The Nepali aristocrats, however, seem to be mostly Indian in appearance.Replies: @CupOfCanada, @CS, @Razib Khan
i think the gurkha are recruited from the hill tribes more. that’s what wiki seems to be saying
http://en.wikipedia.org/wiki/Gurkha#Ethnic_identity
http://en.wikipedia.org/wiki/Gurkha#Ethnic_identityReplies: @Twinkie
Makes sense. Most Gurkhas I saw resembled this guy: http://metro.co.uk/2011/03/24/gurkha-dipprasad-pun-who-fought-off-30-taliban-by-himself-awarded-honour-648090/
Thanks for a really great post. A couple of thoughts, though.
“At this point we’ve got ~90 percent of the story I think”.
Possibly. But what about this:
“More or less all South Asian populations are a fusion between a deeply indigenous strain which distant affinities to the peoples of eastern Eurasia (ASI), and a group very close to the ones typically found in Western Eurasia (ANI). There are no pure indigenes”.
That argues against this:
“Modern humans arrived in the Indian subcontinent ~50,000 years ago, and pushed onward to East Asia”
The first comment indicates that the origins of the ASI eastern component did not arrive in East Asia via India. In fact it looks as though India at no time provided a viable route all the way from SW to SE Asia.
“Though the Pleistocene genetic heritage of South Asia persists to a great extent”
I don’t know about that. It seems unlikely to me that pre-Munda haplotypes should have been totally exterminated in India as a result of later arrivals and yet it is difficult to see any indigenous haplotypes that may be leftovers from earlier than the arrival of Munda, perhaps 10,000 years ago. Even Indian Y-DNA C may have come from the east, as may have Indian mt-DNA R. Probably long before other surviving haplotypes however. Even mt-DNA M may have spread from SE Asia, not India.
“the genetic landscape of modern India is characterized by overlapping populations which are all hybrids of different regional groups which only recently expanded”.
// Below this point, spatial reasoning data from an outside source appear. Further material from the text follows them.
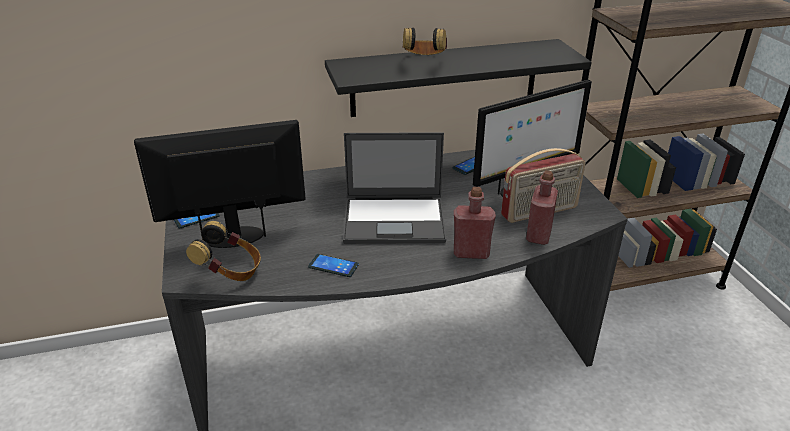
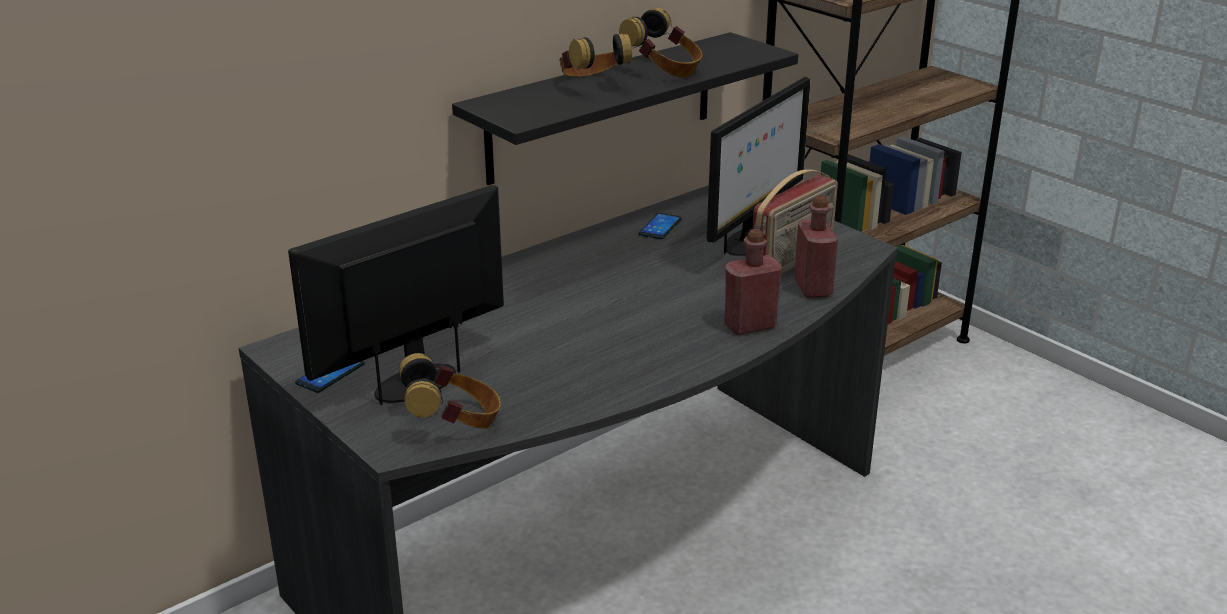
camera: 25 degrees left, 5 degrees down
(333, 266) = (590, 382): phone -> none
(395, 220) = (621, 312): laptop -> none
(481, 59) = (664, 71): none -> headphones

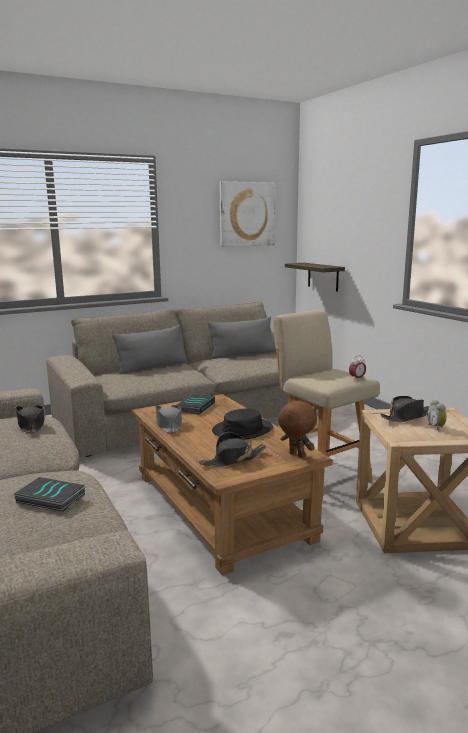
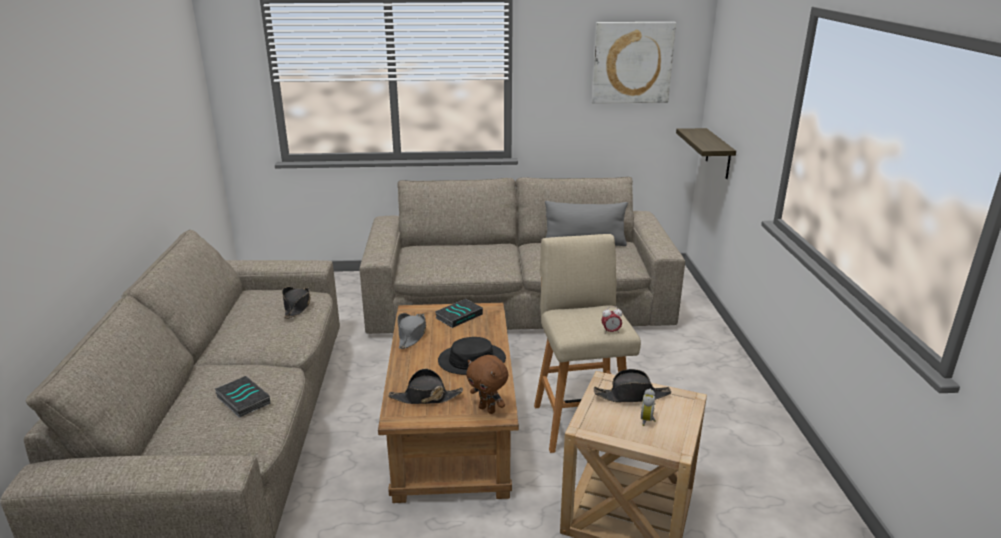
camera: 25 degrees right, 10 degrees up
(152, 367) = (471, 246): grey pillow -> none
(296, 455) = (488, 409): brown plush toy -> brown plush toy turned 150 degrees clockwise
And arrived in India relatively recently.
A further point:
“I doubt that R1a1a was associated with one ethno-linguistic group at the end of the last Ice Age. It is present at relatively high frequencies in low caste and tribal populations in South India, so I am skeptical of an exclusive association with Indo-Europeans”
R1a1a’s presence in ‘ low caste and tribal populations’ does not actually preclude it from having arrived with Indo-Europeans. In North America many European males moved ahead of the main European expansion and lived with indigenous groups. The same holds for New Zealand European and Maori interaction. In fact many Native Americans and Maori have European Y-DNA.